China's Money Supply Sees Growth Amid Stimulus Efforts

China's monetary landscape showed signs of improvement in October, with M2, a broad measure of the money supply, increasing by 7.5% year-over-year to CNY309.71 trillion (USD42.84 trillion). This marks an acceleration from the previous month's growth of 6.3%. Meanwhile, M1, which includes circulating cash and certain deposits, experienced a reduced decline of 6.1% to CNY63.34 trillion (USD8.76 trillion), improving from a 7.4% drop in September.

The People's Bank of China (PBOC) and other regulatory bodies implemented several stimulus measures on September 24, including a 50 basis point cut to the reserve requirement ratio and a 20 basis point reduction in the seven-day reverse repo rate. These actions aimed to stimulate economic activity.
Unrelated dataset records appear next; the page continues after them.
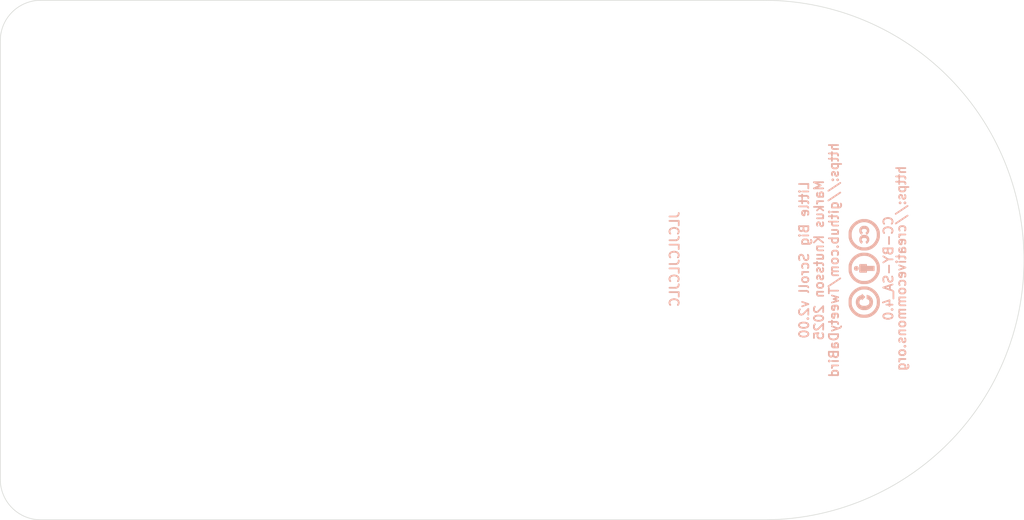
<source format=kicad_pcb>
(kicad_pcb
	(version 20241229)
	(generator "pcbnew")
	(generator_version "9.0")
	(general
		(thickness 1.6)
		(legacy_teardrops no)
	)
	(paper "A4")
	(title_block
		(title "LBS4 - Backplate")
		(date "2025-03-25")
		(rev "v2.00")
		(company "Markus Knutsson <markus.knutsson@tweety.se>")
		(comment 1 "https://github.com/TweetyDaBird")
		(comment 2 "Licensed under Creative Commons Attribution-ShareAlike 4.0 International")
	)
	(layers
		(0 "F.Cu" signal)
		(2 "B.Cu" signal)
		(9 "F.Adhes" user "F.Adhesive")
		(11 "B.Adhes" user "B.Adhesive")
		(13 "F.Paste" user)
		(15 "B.Paste" user)
		(5 "F.SilkS" user "F.Silkscreen")
		(7 "B.SilkS" user "B.Silkscreen")
		(1 "F.Mask" user)
		(3 "B.Mask" user)
		(17 "Dwgs.User" user "User.Drawings")
		(19 "Cmts.User" user "User.Comments")
		(21 "Eco1.User" user "User.Eco1")
		(23 "Eco2.User" user "User.Eco2")
		(25 "Edge.Cuts" user)
		(27 "Margin" user)
		(31 "F.CrtYd" user "F.Courtyard")
		(29 "B.CrtYd" user "B.Courtyard")
		(35 "F.Fab" user)
		(33 "B.Fab" user)
	)
	(setup
		(pad_to_mask_clearance 0)
		(allow_soldermask_bridges_in_footprints no)
		(tenting front back)
		(pcbplotparams
			(layerselection 0x00000000_00000000_55555555_5755f5ff)
			(plot_on_all_layers_selection 0x00000000_00000000_00000000_00000000)
			(disableapertmacros no)
			(usegerberextensions yes)
			(usegerberattributes yes)
			(usegerberadvancedattributes no)
			(creategerberjobfile no)
			(dashed_line_dash_ratio 12.000000)
			(dashed_line_gap_ratio 3.000000)
			(svgprecision 4)
			(plotframeref no)
			(mode 1)
			(useauxorigin no)
			(hpglpennumber 1)
			(hpglpenspeed 20)
			(hpglpendiameter 15.000000)
			(pdf_front_fp_property_popups yes)
			(pdf_back_fp_property_popups yes)
			(pdf_metadata yes)
			(pdf_single_document no)
			(dxfpolygonmode yes)
			(dxfimperialunits yes)
			(dxfusepcbnewfont yes)
			(psnegative no)
			(psa4output no)
			(plot_black_and_white yes)
			(plotinvisibletext no)
			(sketchpadsonfab no)
			(plotpadnumbers no)
			(hidednponfab no)
			(sketchdnponfab yes)
			(crossoutdnponfab yes)
			(subtractmaskfromsilk yes)
			(outputformat 1)
			(mirror no)
			(drillshape 0)
			(scaleselection 1)
			(outputdirectory "Gerbers/")
		)
	)
	(net 0 "")
	(footprint "Keyboard_Plate:Spacer Plate hole" (layer "F.Cu") (at 175.855 95.005))
	(footprint "Keyboard_Plate:Spacer Plate hole" (layer "F.Cu") (at 227.38 97.698594))
	(footprint "Keyboard_Plate:Spacer Plate hole" (layer "F.Cu") (at 227.38 125.411406))
	(footprint "Keyboard_Plate:Spacer Plate hole" (layer "F.Cu") (at 175.855 128.105))
	(footprint "Logotypes:CC_BY_SA_40" (layer "B.Cu") (at 228.98 112.32 -90))
	(gr_circle
		(center 219.38 111.555)
		(end 231.38 111.555)
		(stroke
			(width 0.15)
			(type solid)
		)
		(fill no)
		(layer "Dwgs.User")
		(uuid "00000000-0000-0000-0000-0000619f2630")
	)
	(gr_circle
		(center 219.38 111.555)
		(end 239.38 111.555)
		(stroke
			(width 0.15)
			(type solid)
		)
		(fill no)
		(layer "Dwgs.User")
		(uuid "00000000-0000-0000-0000-0000619f30b2")
	)
	(gr_line
		(start 155.8 91.555)
		(end 219.38 91.555)
		(stroke
			(width 0.15)
			(type solid)
		)
		(layer "Dwgs.User")
		(uuid "00000000-0000-0000-0000-0000619f7cad")
	)
	(gr_line
		(start 155.8 131.555)
		(end 219.38 131.555)
		(stroke
			(width 0.15)
			(type solid)
		)
		(layer "Dwgs.User")
		(uuid "9591bc6e-fb47-49d2-b590-a4545416f0a6")
	)
	(gr_circle
		(center 219.38 111.555)
		(end 234.38 111.555)
		(stroke
			(width 0.15)
			(type solid)
		)
		(fill no)
		(layer "Dwgs.User")
		(uuid "af5e3362-c975-4162-ac71-56ac1a481dc6")
	)
	(gr_line
		(start 155.8 91.555)
		(end 155.8 131.555)
		(stroke
			(width 0.15)
			(type solid)
		)
		(layer "Dwgs.User")
		(uuid "c69c362d-1441-4fdb-aa9a-67bc8df74029")
	)
	(gr_arc
		(start 219.38 91.555)
		(mid 239.38 111.555)
		(end 219.38 131.555)
		(stroke
			(width 0.15)
			(type solid)
		)
		(layer "Dwgs.User")
		(uuid "c9d2564d-e208-47ae-b9ff-a553c7ded8fc")
	)
	(gr_line
		(start 156.805 134.05)
		(end 219.38 134.05)
		(stroke
			(width 0.05)
			(type solid)
		)
		(layer "Edge.Cuts")
		(uuid "34611595-89c8-4186-a046-749cd7c8879f")
	)
	(gr_arc
		(start 156.805 134.05)
		(mid 154.330126 133.024874)
		(end 153.305 130.55)
		(stroke
			(width 0.05)
			(type default)
		)
		(layer "Edge.Cuts")
		(uuid "453f281b-7d52-4f25-96b6-05c39fd2cb57")
	)
	(gr_arc
		(start 219.38 89.06)
		(mid 241.875 111.555)
		(end 219.38 134.05)
		(stroke
			(width 0.05)
			(type default)
		)
		(layer "Edge.Cuts")
		(uuid "590523aa-4718-40a0-98d5-9b128db660ec")
	)
	(gr_line
		(start 156.805 89.06)
		(end 219.38 89.06)
		(stroke
			(width 0.05)
			(type solid)
		)
		(layer "Edge.Cuts")
		(uuid "7e3160ca-b775-411d-baa3-455caca2081c")
	)
	(gr_arc
		(start 153.305 92.56)
		(mid 154.330126 90.085126)
		(end 156.805 89.06)
		(stroke
			(width 0.05)
			(type default)
		)
		(layer "Edge.Cuts")
		(uuid "e1149fb7-1b48-4f27-b2a8-a670b6c1a30e")
	)
	(gr_line
		(start 153.305 92.56)
		(end 153.305 130.55)
		(stroke
			(width 0.05)
			(type solid)
		)
		(layer "Edge.Cuts")
		(uuid "f6f12e3d-b85b-43d2-ba46-b1858139fa97")
	)
	(gr_text "JLCJLCJLCJLC"
		(at 211.64 111.48 90)
		(layer "B.SilkS")
		(uuid "00000000-0000-0000-0000-000061a9161c")
		(effects
			(font
				(size 0.8 0.8)
				(thickness 0.15)
			)
			(justify mirror)
		)
	)
	(gr_text "Little Big Scroll v2.00\nMarkus Knutsson 2025\nhttps://github.com/TweetyDaBird"
		(at 224.14 111.56 90)
		(layer "B.SilkS")
		(uuid "6f34ae41-ac02-42c0-b1df-87b698e99107")
		(effects
			(font
				(size 0.8 0.8)
				(thickness 0.15)
			)
			(justify mirror)
		)
	)
	(embedded_fonts no)
)

</source>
Experts noted that the rise in M2 reflects a shift of funds back to bank deposits from bond and wealth management products, alongside increased lending to non-banking financial institutions. Additionally, fiscal spending has accelerated, converting more fiscal deposits into corporate deposits.

Analysts predict that M1 may stabilize as the effects of recent policies take hold. The balance of yuan-denominated loans rose by 8% to CNY254.1 trillion, while social financing, a broad measure of credit and liquidity, increased by 7.8% to CNY403.25 trillion, slightly below the previous month's growth.